1. Not since the 2000 Mexican classic Amores Perros have dogs been used as such an effective allegory for the human experience.
2. This remarkable Hungarian film is about a girl named Lili, and her dog, Hagen. They are both misunderstood by the girl's father, and everybody suffers for that.
3. When Lili and Hagen are separated, they follow parallel but separate tracks, each learning the cruelties of their own worlds. They learn what it means to be taken advantage of, and what it takes to survive.
4. Eventually, the dog and human worlds are inverted, and the dogs have the chance to change their destinies.
5. There are scenes of animal cruelty that will bother some sensitive viewers.
6. While the highlight of the film is the dog uprising, it's important to note that it doesn't occupy very much of the film. The point of the film is what leads to the uprising.

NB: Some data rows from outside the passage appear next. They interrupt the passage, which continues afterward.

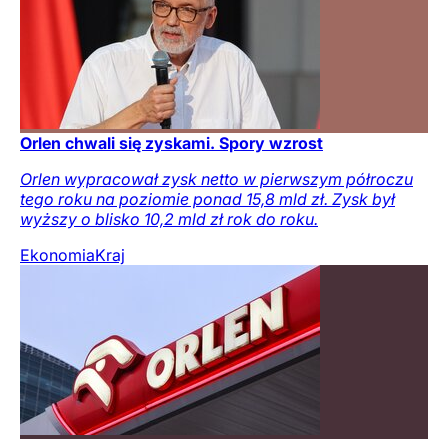
Orlen chwali się zyskami. Spory wzrost
Orlen wypracował zysk netto w pierwszym półroczu
tego roku na poziomie ponad 15,8 mld zł. Zysk był
wyższy o blisko 10,2 mld zł rok do roku.
Ekonomia
Kraj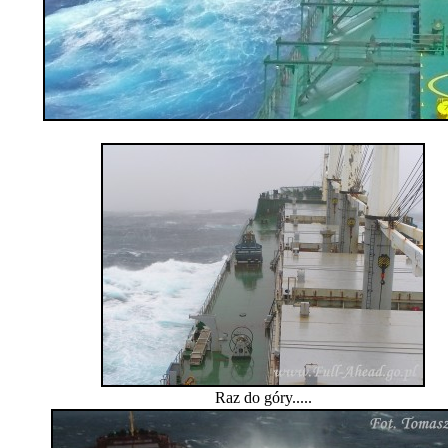
Raz do góry.....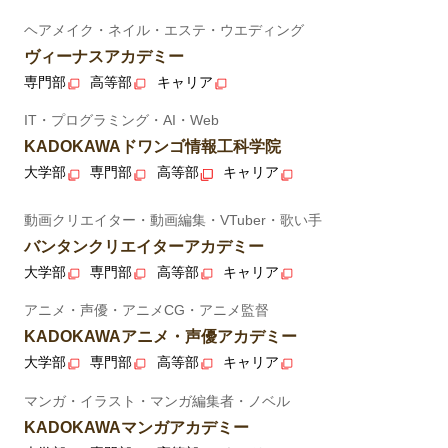
ヘアメイク・ネイル・エステ・ウエディング
ヴィーナスアカデミー
専門部
高等部
キャリア
IT・プログラミング・AI・Web
KADOKAWAドワンゴ情報工科学院
大学部
専門部
高等部
キャリア
動画クリエイター・動画編集・VTuber・歌い手
バンタンクリエイターアカデミー
大学部
専門部
高等部
キャリア
アニメ・声優・アニメCG・アニメ監督
KADOKAWAアニメ・声優アカデミー
大学部
専門部
高等部
キャリア
マンガ・イラスト・マンガ編集者・ノベル
KADOKAWAマンガアカデミー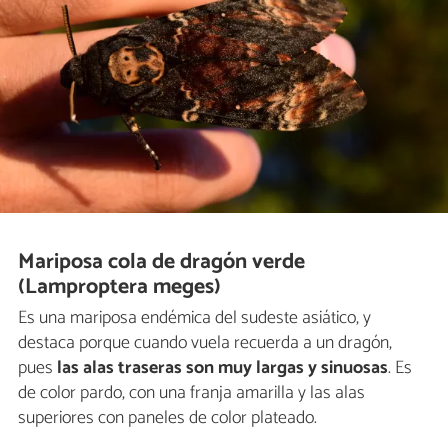
Mariposa cola de dragón verde
(Lamproptera meges)
Es una mariposa endémica del sudeste asiático, y
destaca porque cuando vuela recuerda a un dragón,
pues
las alas traseras son muy largas y sinuosas
. Es
de color pardo, con una franja amarilla y las alas
superiores con paneles de color plateado.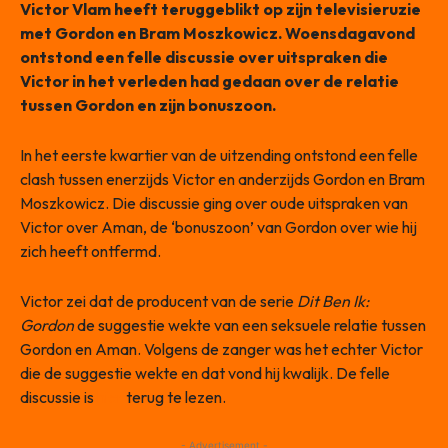
Victor Vlam heeft teruggeblikt op zijn televisieruzie
met Gordon en Bram Moszkowicz. Woensdagavond
ontstond een felle discussie over uitspraken die
Victor in het verleden had gedaan over de relatie
tussen Gordon en zijn bonuszoon.
In het eerste kwartier van de uitzending ontstond een felle
clash tussen enerzijds Victor en anderzijds Gordon en Bram
Moszkowicz. Die discussie ging over oude uitspraken van
Victor over Aman, de ‘bonuszoon’ van Gordon over wie hij
zich heeft ontfermd.
Victor zei dat de producent van de serie
Dit Ben Ik:
Gordon
de suggestie wekte van een seksuele relatie tussen
Gordon en Aman. Volgens de zanger was het echter Victor
die de suggestie wekte en dat vond hij kwalijk. De felle
discussie is
hier
terug te lezen.
- Advertisement -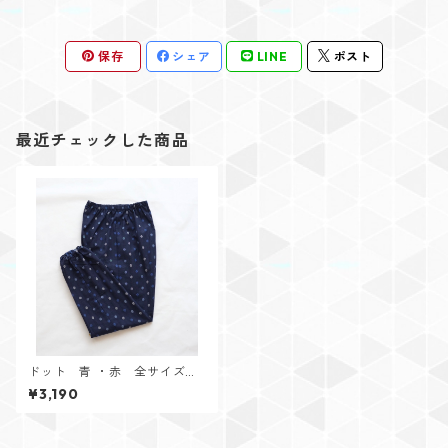
保存
シェア
LINE
ポスト
最近チェックした商品
ドット 青 ・赤 全サイズ入
荷しました！
¥3,190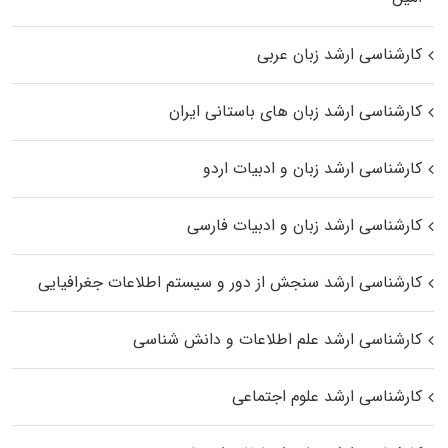
کارشناسی ارشد زبان عربی
کارشناسی ارشد زبان‌ های باستانی ایران
کارشناسی ارشد زبان و ادبیات اردو
کارشناسی ارشد زبان و ادبیات فارسی
کارشناسی ارشد سنجش از دور و سیستم اطلاعات جغرافیایی
کارشناسی ارشد علم اطلاعات و دانش شناسی
کارشناسی ارشد علوم اجتماعی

7. Hundreds of dogs were used in the filming of this movie - some were rescued from animal shelters to make the movie, and were given homes afterwards. The main dog, Hagen, was played remarkably well by two sibling dogs. The dogs were given a special acting award at the 2014 Cannes Film Festival.
8. The ending of the film is kind of mysterious; I'm still trying to figure it out.
9. The obvious interpretation of the film is that it is a social commentary on racism, though it can apply equally well to any "out group" of society that reaches its breaking point. But however you interpret it, this is a unique movie with haunting imagery and a relevant message.